Below are records; report the number of lines in them that include the word "down", with no other text.

> **RECORDS SHOWN**:
********
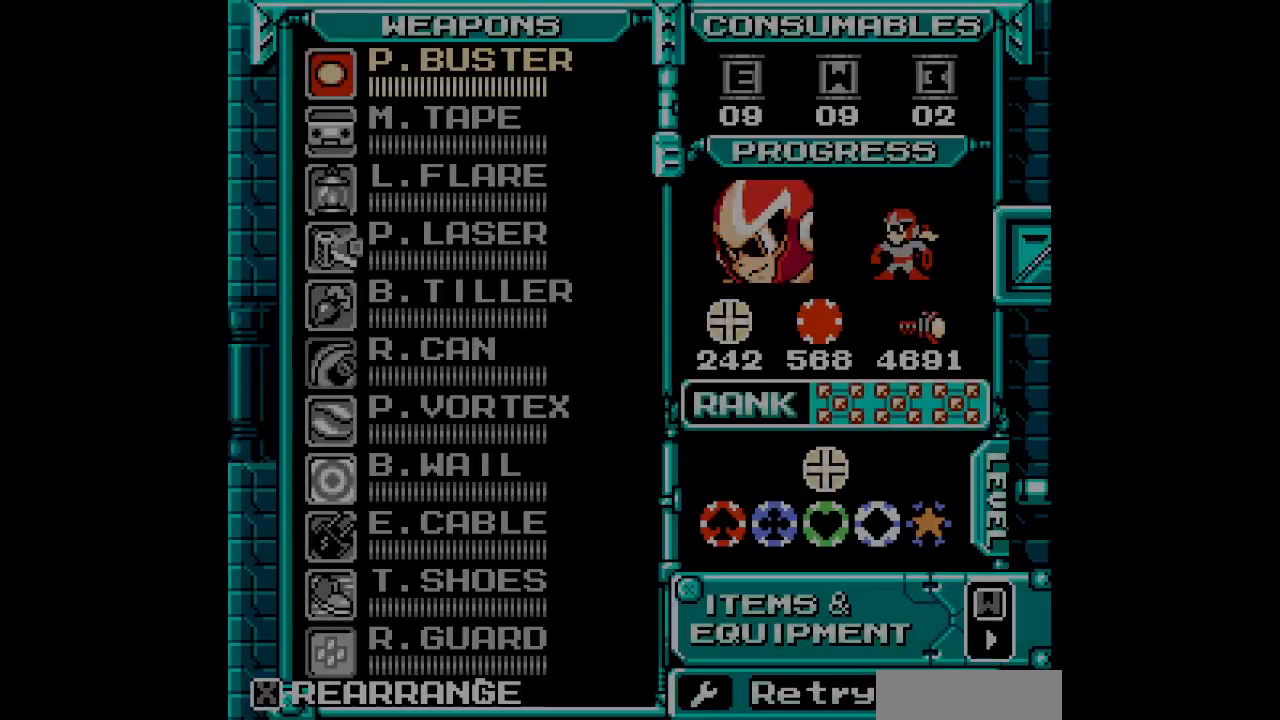
{"buttons": ["DPAD_UP"], "events": [[33, "START", "up"], [417, "DPAD_UP", "down"]]}
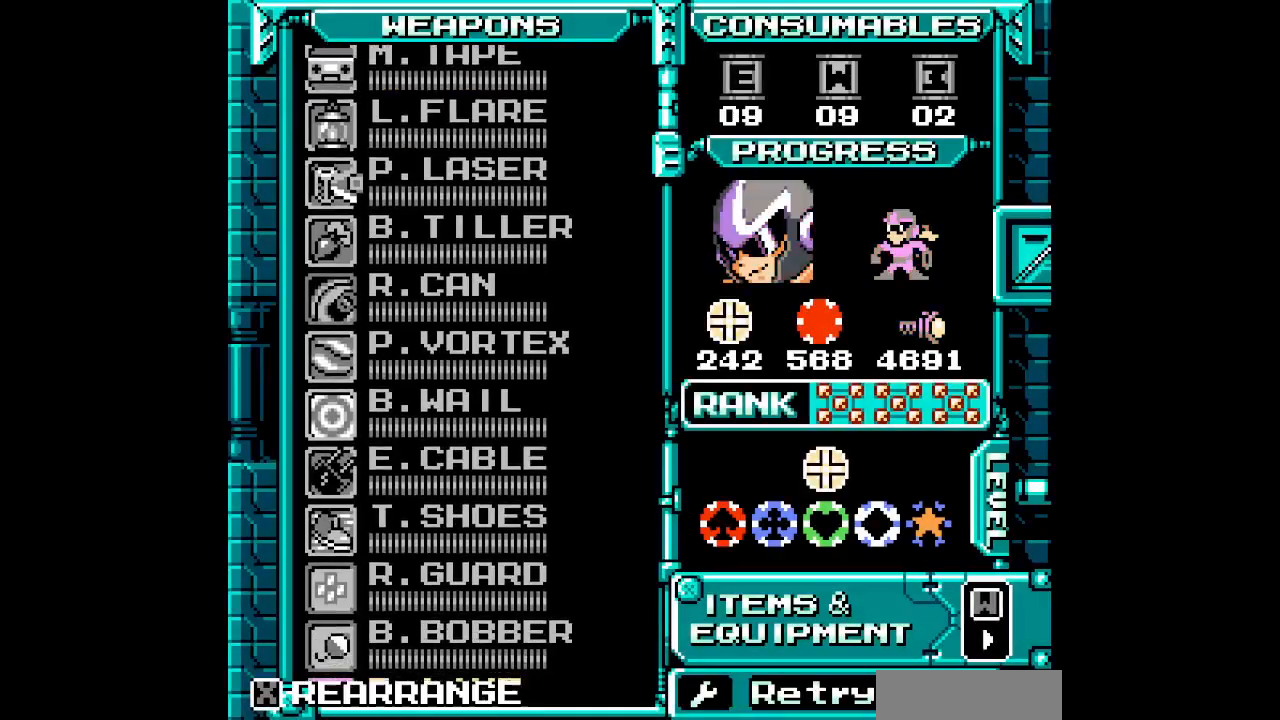
{"buttons": ["DPAD_UP"], "events": [[50, "DPAD_UP", "up"], [133, "DPAD_UP", "down"], [200, "DPAD_UP", "up"], [333, "DPAD_UP", "down"], [400, "DPAD_UP", "up"], [500, "DPAD_UP", "down"]]}
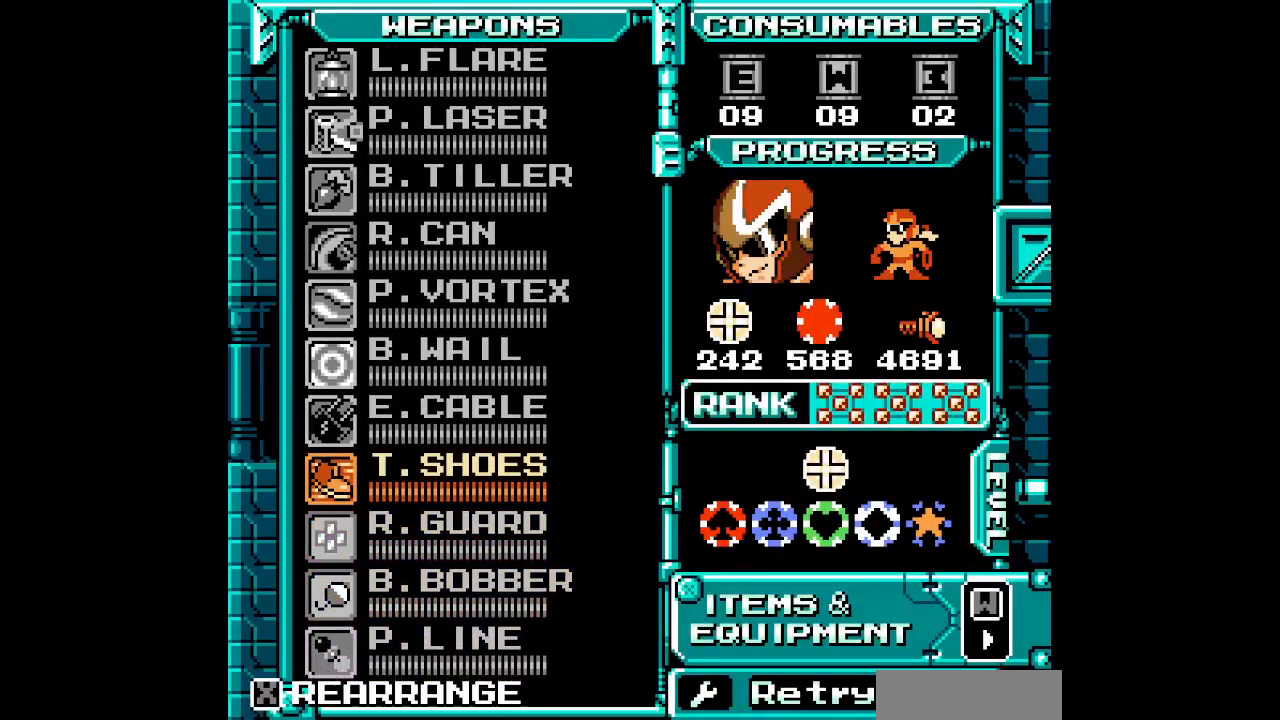
{"buttons": ["DPAD_RIGHT"]}
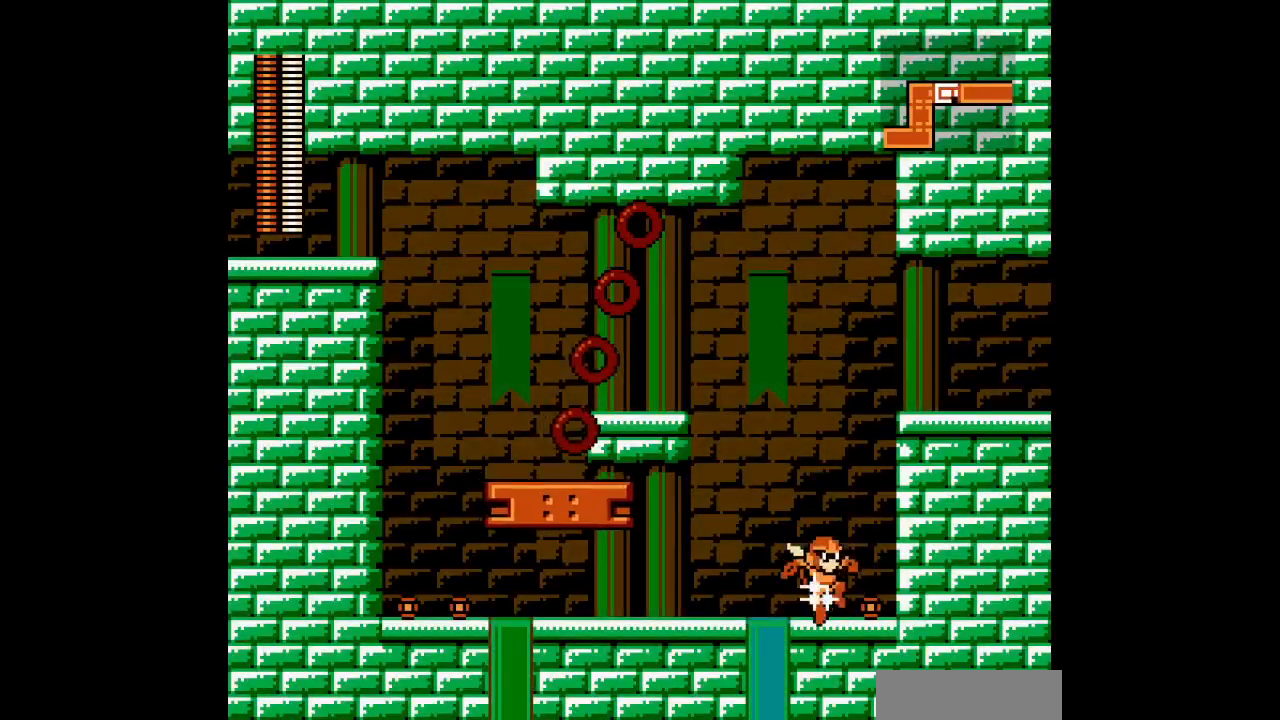
{"buttons": ["DPAD_RIGHT"], "events": []}
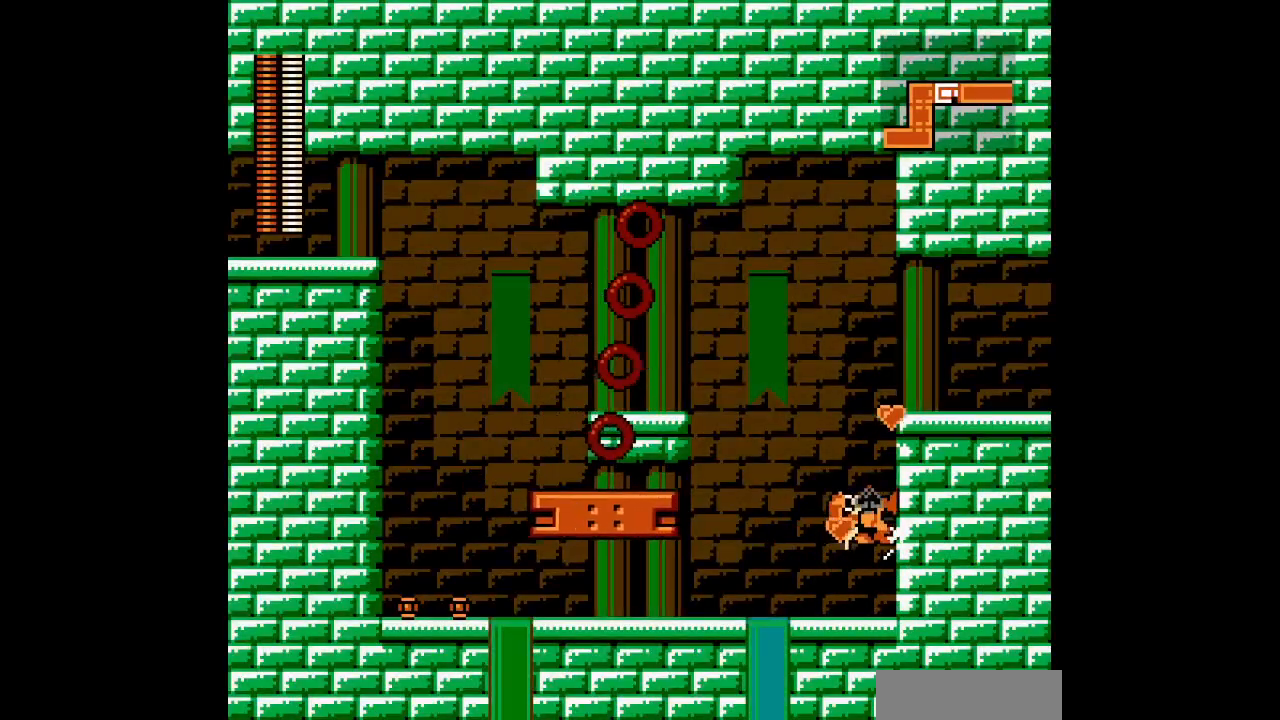
{"buttons": ["DPAD_RIGHT"], "events": []}
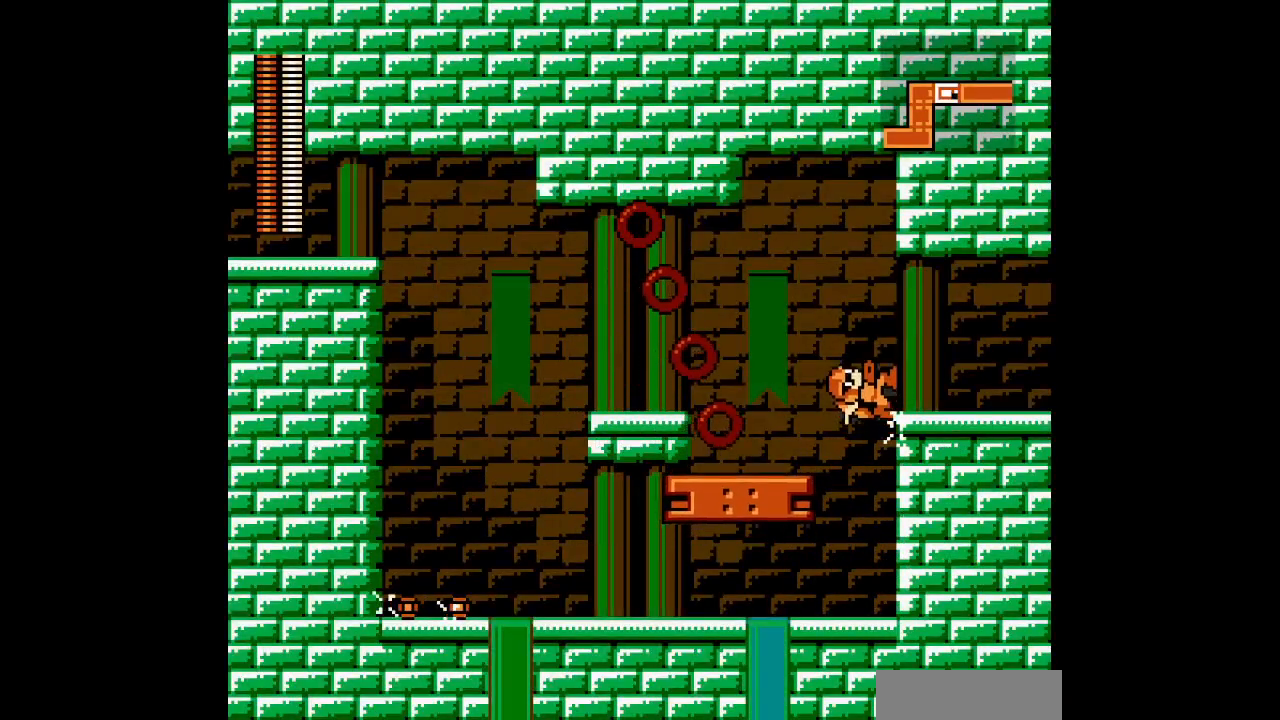
{"buttons": ["DPAD_RIGHT"], "events": [[133, "L1", "down"], [167, "R1", "down"], [233, "R1", "up"], [250, "L1", "up"]]}
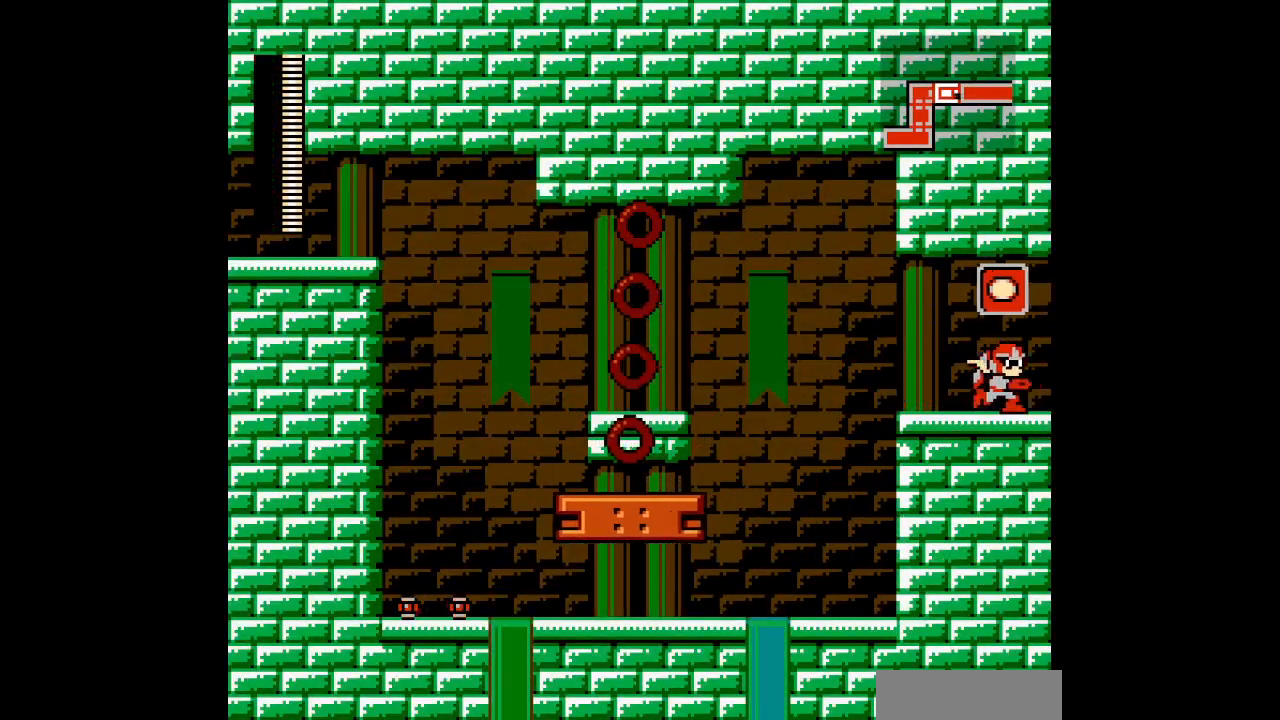
{"buttons": ["DPAD_RIGHT"], "events": []}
********
> **EXPECTED ANSWER**:
3